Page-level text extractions
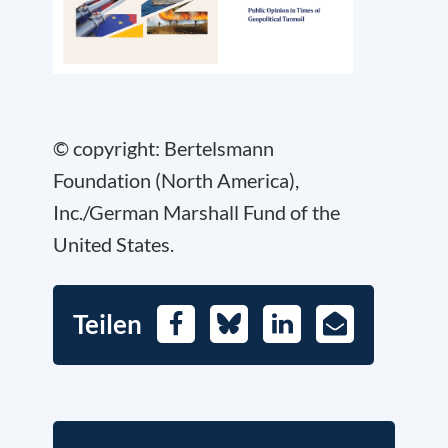
© copyright: Bertelsmann
Foundation (North America),
Inc./German Marshall Fund of the
United States.
Teilen
Facebook
Bluesky
LinkedIn
E-
Mail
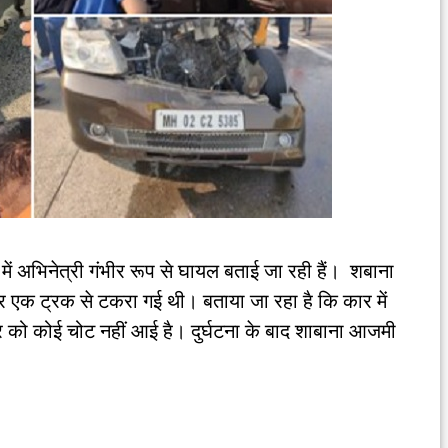
ना में अभिनेत्री गंभीर रूप से घायल बताई जा रही हैं। शबाना
 एक ट्रक से टकरा गई थी। बताया जा रहा है कि कार में
 को कोई चोट नहीं आई है। दुर्घटना के बाद शाबाना आजमी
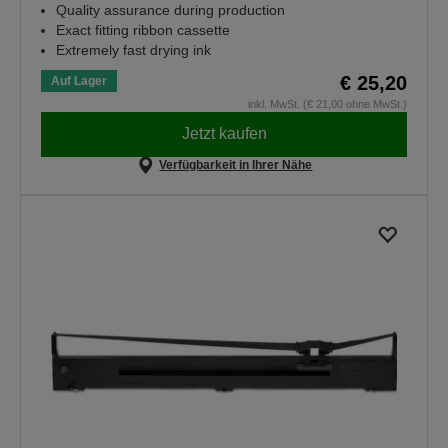
Quality assurance during production
Exact fitting ribbon cassette
Extremely fast drying ink
€ 25,20
Auf Lager
inkl. MwSt. (€ 21,00 ohne MwSt.)
Jetzt kaufen
Verfügbarkeit in Ihrer Nähe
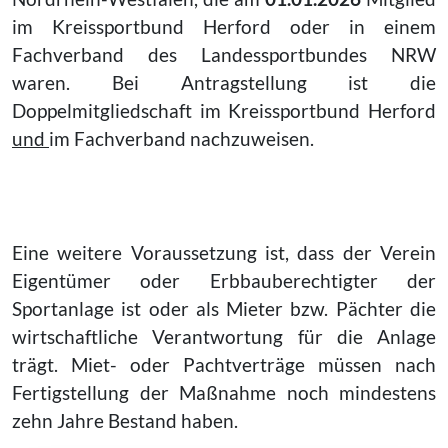
im Kreissportbund Herford oder in einem
Fachverband des Landessportbundes NRW
waren. Bei Antragstellung ist die
Doppelmitgliedschaft im Kreissportbund Herford
und
im Fachverband nachzuweisen.
Eine weitere Voraussetzung ist, dass der Verein
Eigentümer oder Erbbauberechtigter der
Sportanlage ist oder als Mieter bzw. Pächter die
wirtschaftliche Verantwortung für die Anlage
trägt. Miet- oder Pachtverträge müssen nach
Fertigstellung der Maßnahme noch mindestens
zehn Jahre Bestand haben.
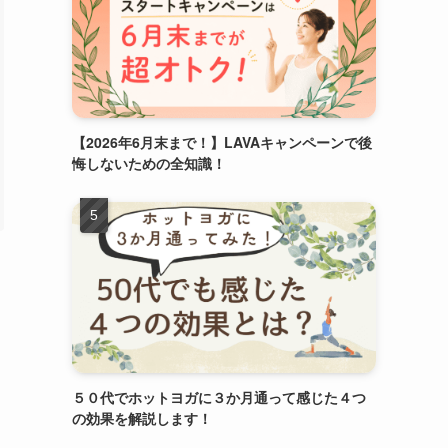
【2026年6月末まで！】LAVAキャンペーンで後
悔しないための全知識！
５０代でホットヨガに３か月通って感じた４つ
の効果を解説します！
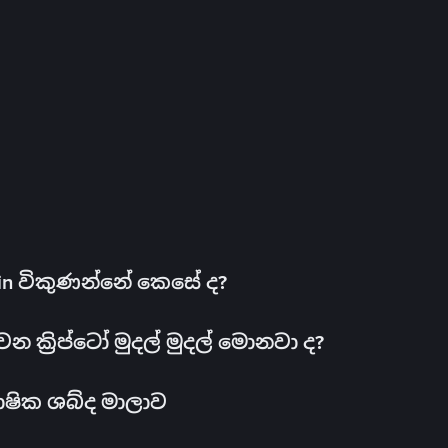
oin විකුණන්නේ කෙසේ ද?
ක්‍රිප්ටෝ මුදල් මුදල් මොනවා ද?
ාෂික ශබ්ද මාලාව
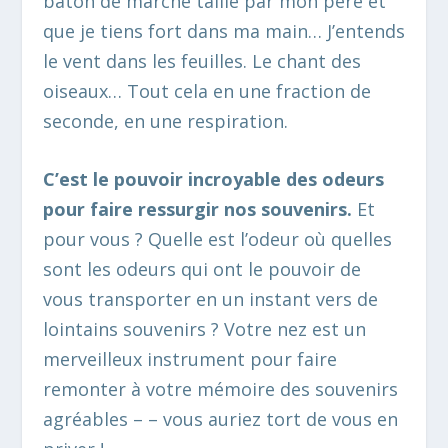
bâton de marche taillé par mon père et
que je tiens fort dans ma main… J’entends
le vent dans les feuilles. Le chant des
oiseaux… Tout cela en une fraction de
seconde, en une respiration.
C’est le pouvoir incroyable des odeurs
pour faire ressurgir nos souvenirs.
Et
pour vous ? Quelle est l’odeur où quelles
sont les odeurs qui ont le pouvoir de
vous transporter en un instant vers de
lointains souvenirs ? Votre nez est un
merveilleux instrument pour faire
remonter à votre mémoire des souvenirs
agréables – – vous auriez tort de vous en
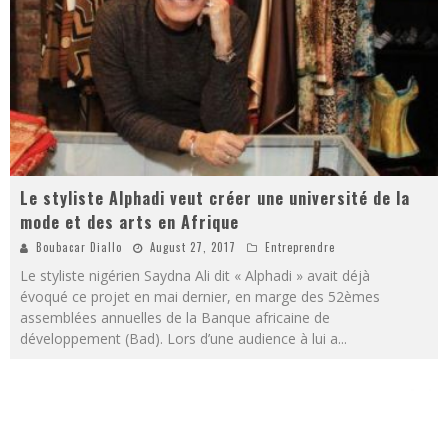
Le styliste Alphadi veut créer une université de la
mode et des arts en Afrique
Boubacar Diallo
August 27, 2017
Entreprendre
Le styliste nigérien Saydna Ali dit « Alphadi » avait déjà
évoqué ce projet en mai dernier, en marge des 52èmes
assemblées annuelles de la Banque africaine de
développement (Bad). Lors d’une audience à lui a
...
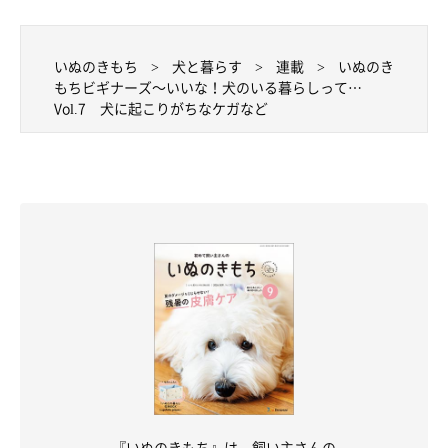
いぬのきもち
犬と暮らす
連載
いぬのき
もちビギナーズ～いいな！犬のいる暮らしって…
Vol.7 犬に起こりがちなケガなど
『いぬのきもち』は、飼い主さんの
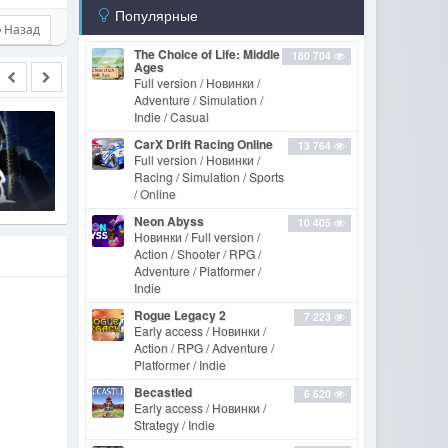
Популярные
Назад
The Choice of Life: Middle
180 704
Ages
Full version / Новинки /
Adventure / Simulation /
Indie / Casual
CarX Drift Racing Online
13 764
Full version / Новинки /
Haydee 2 [v 1.0.15.1067 build
Racing / Simulation / Sports
10172250]
/ Online
Neon Abyss
10 405
Новинки / Full version /
Action / Shooter / RPG /
Adventure / Platformer /
Indie
Rogue Legacy 2
7 223
Early access / Новинки /
Action / RPG / Adventure /
Platformer / Indie
Becastled
6 620
Early access / Новинки /
Strategy / Indie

What to produce:
Output the lines of the data exactly, starting at the first and ending with the line that has "waren. Bei Antragstellung ist die". Pictures are not part of it.

Response:
© copyright: Bertelsmann
Foundation (North America),
Inc./German Marshall Fund of the
United States.
Teilen
Facebook
Bluesky
LinkedIn
E-
Mail
ना में अभिनेत्री गंभीर रूप से घायल बताई जा रही हैं। शबाना
 एक ट्रक से टकरा गई थी। बताया जा रहा है कि कार में
 को कोई चोट नहीं आई है। दुर्घटना के बाद शाबाना आजमी
Quality assurance during production
Exact fitting ribbon cassette
Extremely fast drying ink
€ 25,20
Auf Lager
inkl. MwSt. (€ 21,00 ohne MwSt.)
Jetzt kaufen
Verfügbarkeit in Ihrer Nähe
im Kreissportbund Herford oder in einem
Fachverband des Landessportbundes NRW
waren. Bei Antragstellung ist die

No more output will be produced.